Three permanent residents in Canada recently challenged the requirement to swear an oath to the Queen in order to obtain citizenship, claiming that it violated their Charter rights to free expression and religion, and that it discriminated against people of other national origins. A very similar case has, in fact, already been heard in federal court in 1994 in Roach v. Canada, where all of these claims were struck down.
Challenging Canadian citizenship laws should be done through Parliament, rather than the courts. The dispute is a political one: the appellants are, in effect, disagreeing with Canada’s political structure as a constitutional monarchy. The Head of State is the Queen, and the law requiring the oath is a statute which has been passed by Parliament (and can thus also be repealed by Parliament). However, the appellants clearly have much broader concerns and would feel stymied by any interaction with the Crown. They must certainly feel wronged by living in a country in which the Monarch’s representative must assent to all laws passed by Parliament. It is spelled out in the Constitution that the Governor General declares:
[…] according to his Discretion […] either that he assents thereto in the Queen’s name, or that he withholds the Queen’s Assent, or that he reserves the Bill for the signification of the Queen’s Pleasure.
All provincial laws must also be granted assent by the Queen’s provincial representatives, the Lieutenant Governors.
Surely, the applicants in this case must be offended merely by being physically present in Canada. By setting foot in the country, these individuals have consented to be bound by the laws of the land. And, ironically, all laws of the land are scrutinized, albeit symbolically, by the Crown. Section 17 of the Constitution states that “there shall be one Parliament for Canada, consisting of the Queen, an Upper House styled the Senate, and the House of Commons.” Section 9 declares that the executive power is “vested in the Queen.” The Queen is the Commander in Chief of the Armed Forces. Section 91, an important clause granting powers to the federal government, begins:
It shall be lawful by the Queen, by and with the Advice and Consent of the Senate and House of Commons, to make Laws for the Peace, Order, and good Government of Canada
The applicants are more than welcome to rally for constitutional change. Modifying the relationship of the Crown in Canada is not something that can be properly implemented through the courts. The courts, while possessing broad powers to nullify laws, cannot nullify the Constitution. For matters which affect the office of the Queen, Governor General, or Lieutenant Governors, resolutions must be passed in all provincial legislatures and both houses of the federal Parliament.

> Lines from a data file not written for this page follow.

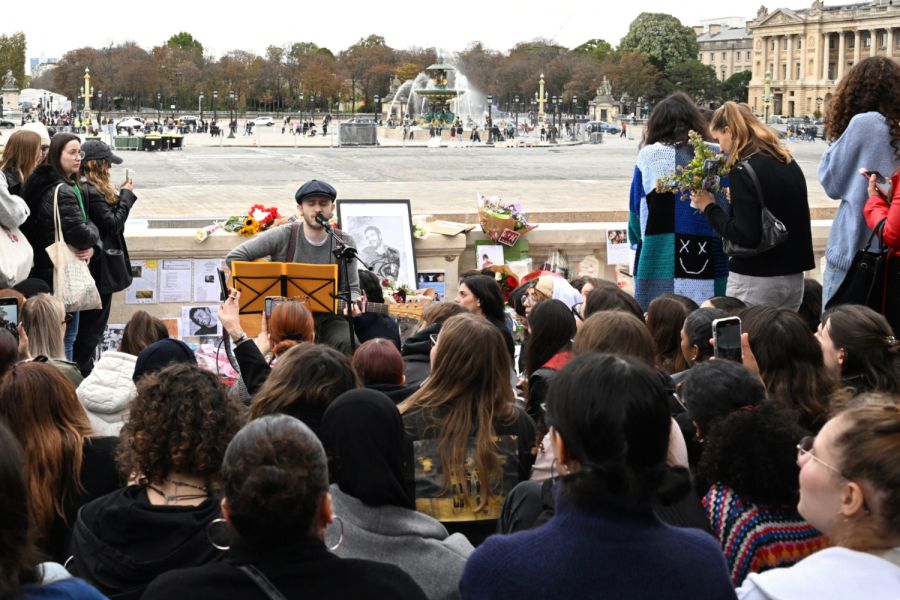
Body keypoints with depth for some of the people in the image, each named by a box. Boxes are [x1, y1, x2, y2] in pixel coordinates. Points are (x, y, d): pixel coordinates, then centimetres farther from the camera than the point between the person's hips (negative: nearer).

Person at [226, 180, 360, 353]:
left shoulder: (344, 243, 3)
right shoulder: (282, 237, -5)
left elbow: (351, 288, 6)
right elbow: (234, 257, -5)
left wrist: (352, 303, -18)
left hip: (326, 318, 2)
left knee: (349, 344, -29)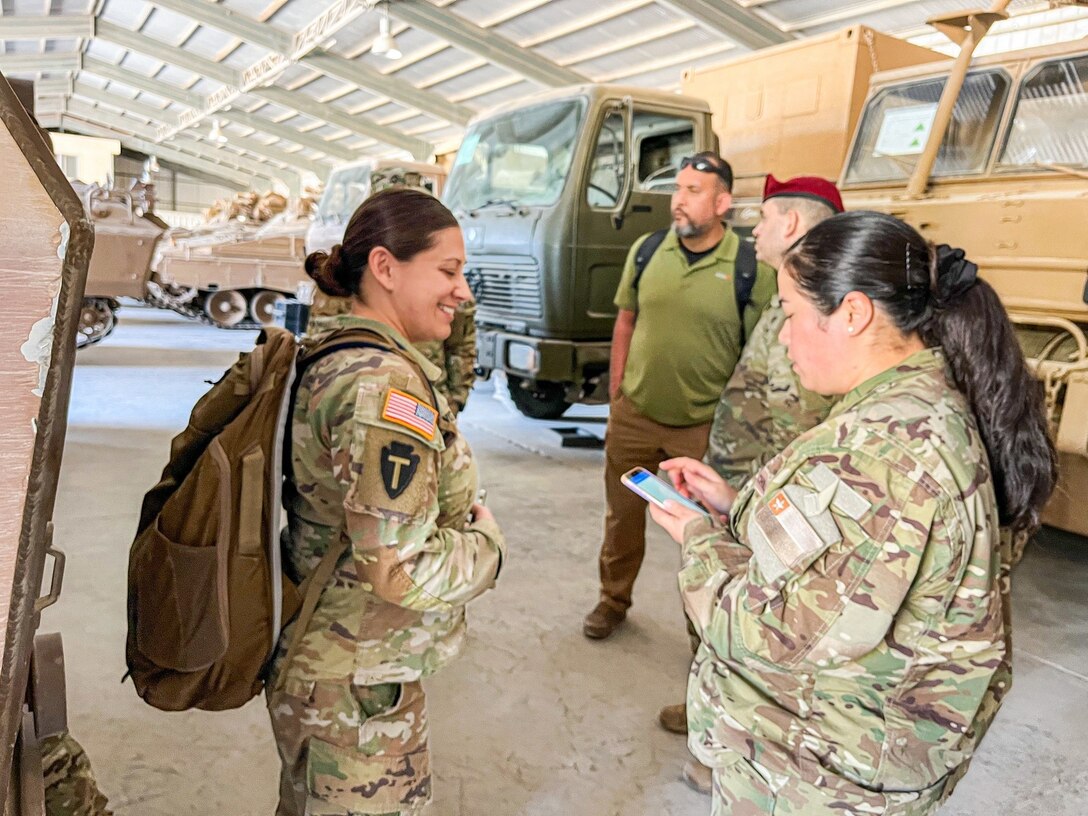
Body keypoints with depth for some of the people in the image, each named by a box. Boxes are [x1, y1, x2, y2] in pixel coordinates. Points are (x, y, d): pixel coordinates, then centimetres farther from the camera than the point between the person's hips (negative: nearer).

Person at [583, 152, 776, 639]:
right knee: (623, 516, 17)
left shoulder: (751, 267, -10)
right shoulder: (646, 250, 1)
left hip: (705, 425, -3)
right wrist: (615, 399, 8)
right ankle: (613, 602, 40)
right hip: (634, 416, 3)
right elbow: (625, 324, 9)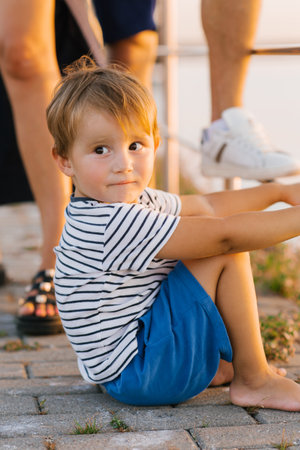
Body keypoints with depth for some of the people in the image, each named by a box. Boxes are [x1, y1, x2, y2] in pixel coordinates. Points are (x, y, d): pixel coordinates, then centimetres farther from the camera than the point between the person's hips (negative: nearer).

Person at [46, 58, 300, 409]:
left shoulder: (135, 200, 4)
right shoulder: (113, 224, -28)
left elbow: (206, 206, 18)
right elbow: (224, 235, -28)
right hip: (133, 376, -11)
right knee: (226, 252, -18)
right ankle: (254, 382, -6)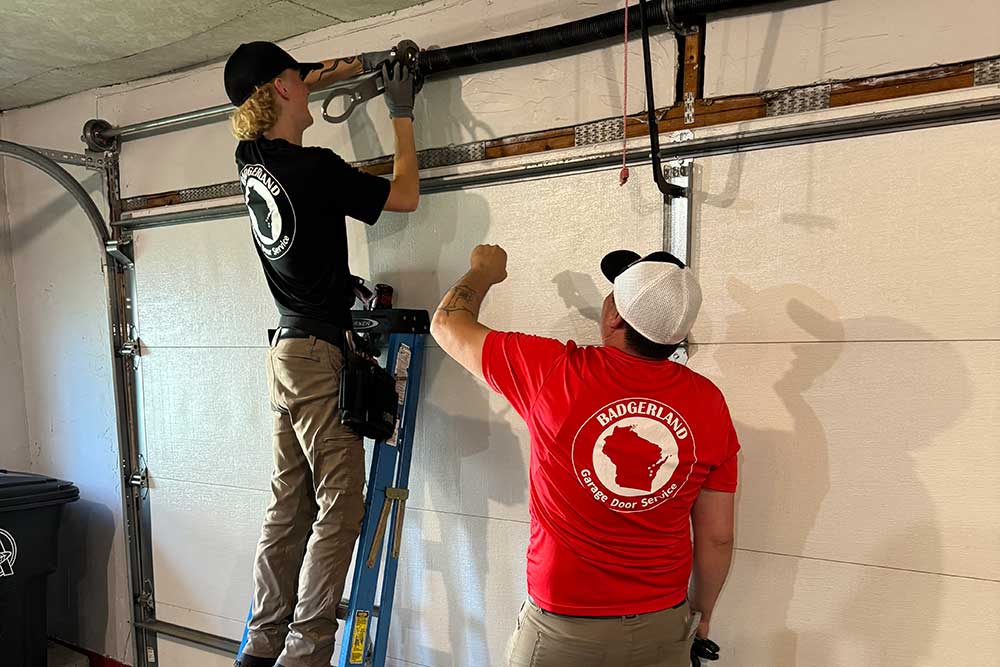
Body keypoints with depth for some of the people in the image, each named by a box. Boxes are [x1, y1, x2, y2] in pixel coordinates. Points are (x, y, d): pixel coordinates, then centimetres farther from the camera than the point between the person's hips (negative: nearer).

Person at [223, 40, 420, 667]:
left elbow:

The citizenship oath has also been challenged on the grounds that it is discriminatory: the applicants allege that persons born in Canada are automatically Canadian citizens, and that the oath is an “additional burden” on those born outside of Canada. The majority in the federal court case noted that:
This is a meaningless comparison of groups. Birth-citizens are not, of course, required to take an oath of allegiance because they need not submit to a process to obtain the citizenship they already have. Their exemption, as it were, is not one from the oath itself, but from the citizenship process.
The majority also stated that to consider the exemption a “coercive burden” would be akin to trivializing the Charter.
Additionally, it is incorrect to claim that swearing an oath of allegiance to the Queen would prevent an individual from engaging in political activities. The Constitution allows the office of the Queen or her representatives to be modified. There is thus a legitimate constitutional method to modify or abolish the relationship between Canada and the Crown. The majority in the Roach case found that:
It is a matter of common sense and common consent that it is neither unconstitutional, nor illegal, nor inappropriate to advocate the amendment of the Constitution.
Advocating for such change, the judge stated, would be constitutionally protected and would not violate the oath to the Queen. Taking the oath in no way prevents individuals from advocating for the abolition of the monarchy, so long as the method is not violent or revolutionary.
Becoming a Canadian citizen is a privilege, not a right, and it comes with rules and responsibilities. If the appellants are insulted by the oath and Canada’s constitutional monarchy, there is nothing forcing them to stay here.